By contrast, MC-Fold/RNA-MoIP and RNAwolf extend base-pair types but don’t identify specific 3D motifs; JAR3D and RMfam require predefined loop inputs and search one motif at a time; RMDetect and BayesPairing2 model specific motifs but are limited in scope, require pre-specified secondary structures, and can be computationally heavy or need windowing for long RNAs. CaCoFold-R3D subsumes these steps and scales to large families with a single unified run.
Evidence and accuracy
A prototype that modeled two motifs (GNRA tetraloop and K-turn) showed how covariation boosts reliability: adding covariation raised motif detection sensitivity from 84% to 95% and reduced false positives, even though motifs themselves often lack internal covariation. This led to the full RGBJ3J4-R3D implementation with 51 motif architectures (96 nonredundant variants in testing).

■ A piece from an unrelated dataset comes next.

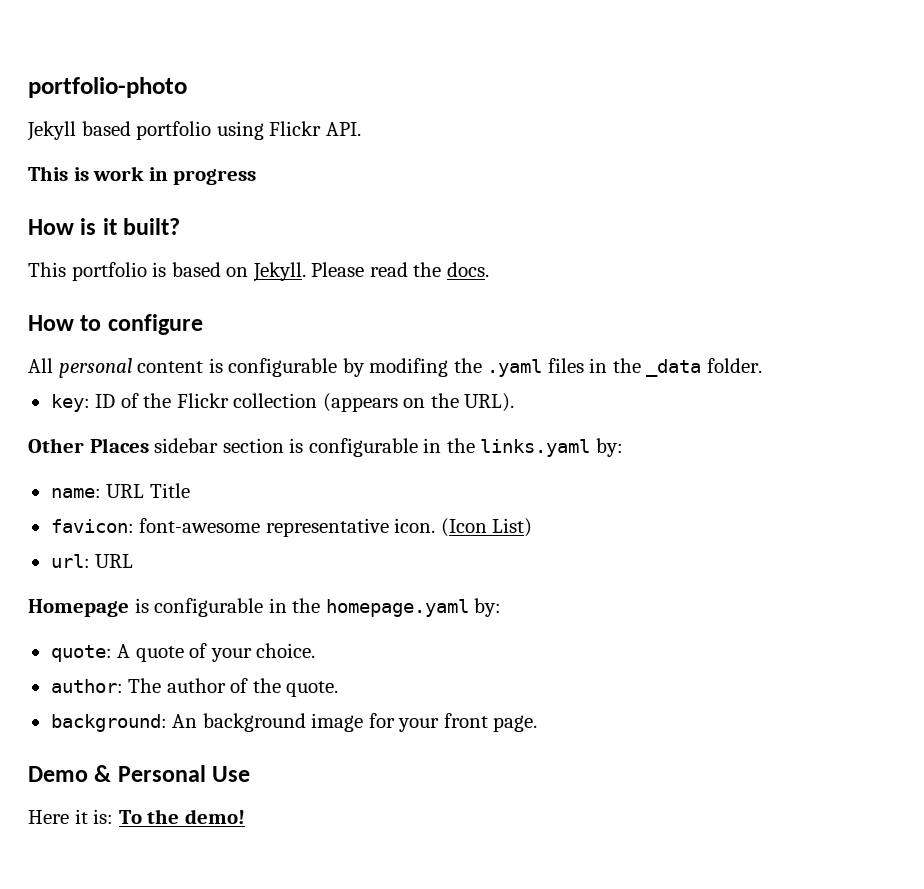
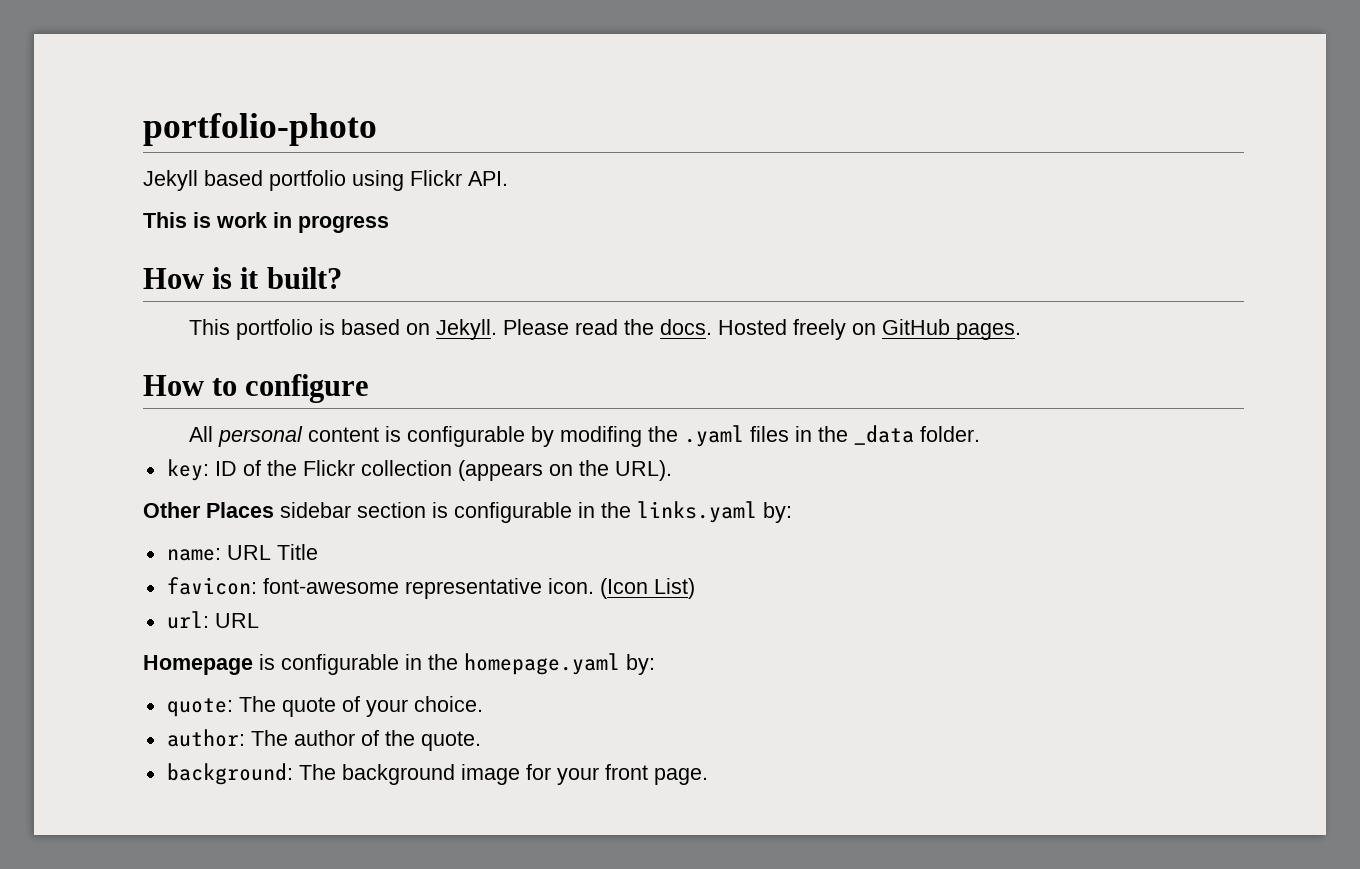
(489, 269) none -> [717,319,1021,340] Hosted freely on GitHub pages.
[117,644,131,658] A -> [238,696,276,712] The
[172,714,198,728] An -> [298,764,336,780] The
[28,765,251,782] [28,809,245,824] // Demo & Personal Use // Here it is: To the demo! -> (708, 776) none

Run across all Rfam seed alignments, CaCoFold-R3D recovers known motifs in their expected families—e.g., K-turns in U3 snoRNA, U4 snRNA, the SAM riboswitch, and newly reported bacterial examples; GNRA tetraloops and Loop E motifs in 5S rRNA; junction motifs in magnesium and TPP riboswitches; and multiple domain IV motifs in metazoan SRP. Of 44 literature-documented motifs assessed, the method detects all but three.

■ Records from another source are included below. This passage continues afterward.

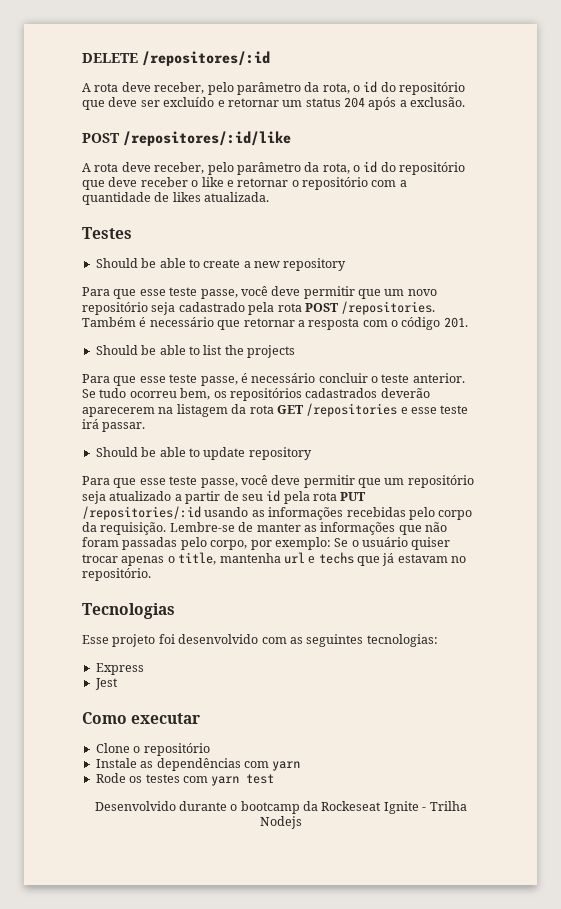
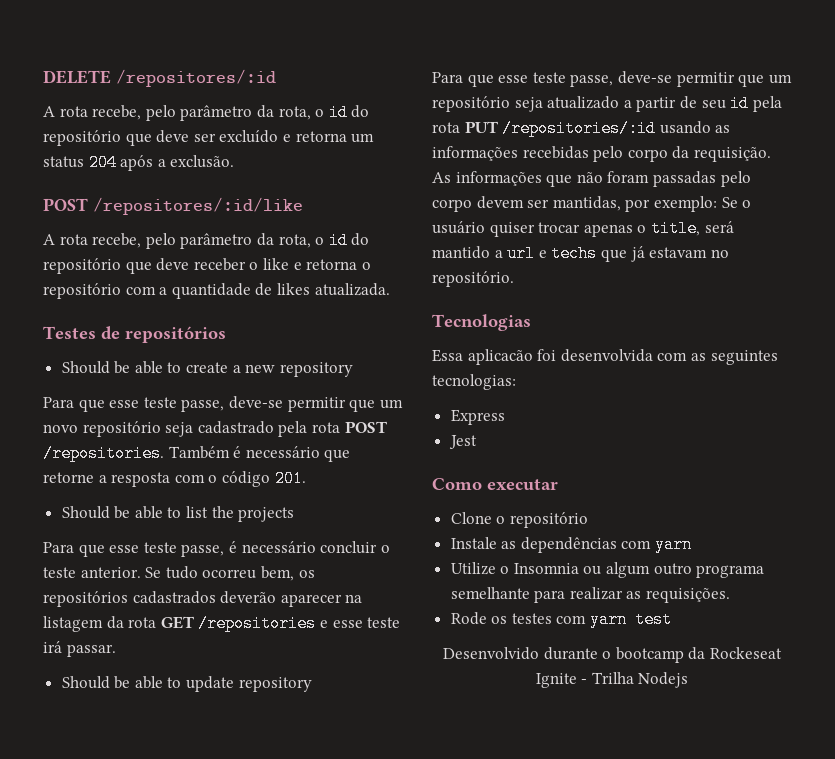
[121,82,205,94] deve receber, -> [92,105,142,120] recebe,
[227,98,279,107] retornar -> [295,131,347,142] retorna
[121,162,205,174] deve receber, -> [92,233,142,248] recebe,
[237,178,289,187] retornar -> [306,259,358,270] retorna
(132, 233) none -> [101,326,226,343] de repositórios
[240,286,301,296] você deve -> [228,396,283,409] deve-se
[243,318,295,327] retornar -> [43,472,94,483] retorne
[82,407,155,417] aparecerem -> [280,594,342,607] aparecer
[240,475,301,485] você deve -> [617,71,672,84] deve-se
[169,522,317,532] Lembre-se de manter as -> [432,172,451,183] As
[210,540,248,550] corpo, -> [432,196,621,212] corpo devem ser mantidas,
[219,553,281,563] mantenha -> [704,221,734,233] [432,246,503,259] será mantido a
[82,634,259,647] Esse projeto foi desenvolvido -> [432,349,653,365] Essa aplicacão foi desenvolvida
(301, 766) none -> [450,562,765,578] [450,587,731,603] // Utilize o Insomnia ou algum outro programa semelhante para realizar as requisições.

Overall, the tool predicts 2,124 motifs across families, with 1,460 supported by covariation (at least one bounding helix covaries) spanning 591 Rfam families. As a control, column-permuted alignments (which preserve base composition but disrupt covariation) yield 121 covariation-supported motifs versus 1,460 in real data—an estimated 8.3% false discovery rate for supported calls. For motifs lacking covariation support, the estimated FDR rises to 25.4%, underscoring the value of evolutionary framing.
Discovery in action
The team used CaCoFold-R3D to revisit a loop in group II intron RNA labeled as a left bulge. Covariation revealed a conserved three-way junction framed by three helices (including a lone pair), later confirmed by crystal structures showing coaxial stacking and a non–Watson-Crick pair. With the alignment-derived consensus in hand, the researchers added a new J3 descriptor; it emerged as the most frequent J3 junction in Rfam and one of the top five motifs overall—highlighting the method’s utility for motif discovery.
Performance and scale
On an Apple M3 Max (128 GB), 98% of Rfam families finish end-to-end in under 60 seconds; 95% in under 30 seconds. Even massive alignments are tractable: eukaryotic SSU rRNA (~1,978 columns, 90 sequences) completes in ~32 minutes; eukaryotic LSU rRNA (~3,680 columns, 88 sequences) in ~2.9 hours. Crucially, all 96 motifs and the secondary structure are predicted in a single pass—no per-motif searches, no separate folding step.
Why it matters
CaCoFold-R3D shows that RNA folding and motif recognition can be solved jointly and at scale by leveraging evolution. The method’s alignment-aware grammars, explicit modeling of common junctions, and bounded motif search dramatically improve precision while keeping run times practical—even for the largest RNAs. For labs building or curating RNA alignments, the tool doubles as an engine for hypothesis generation: it flags recurrent 3D solutions where covariation points the way, accelerating both annotation and discovery across the RNA world.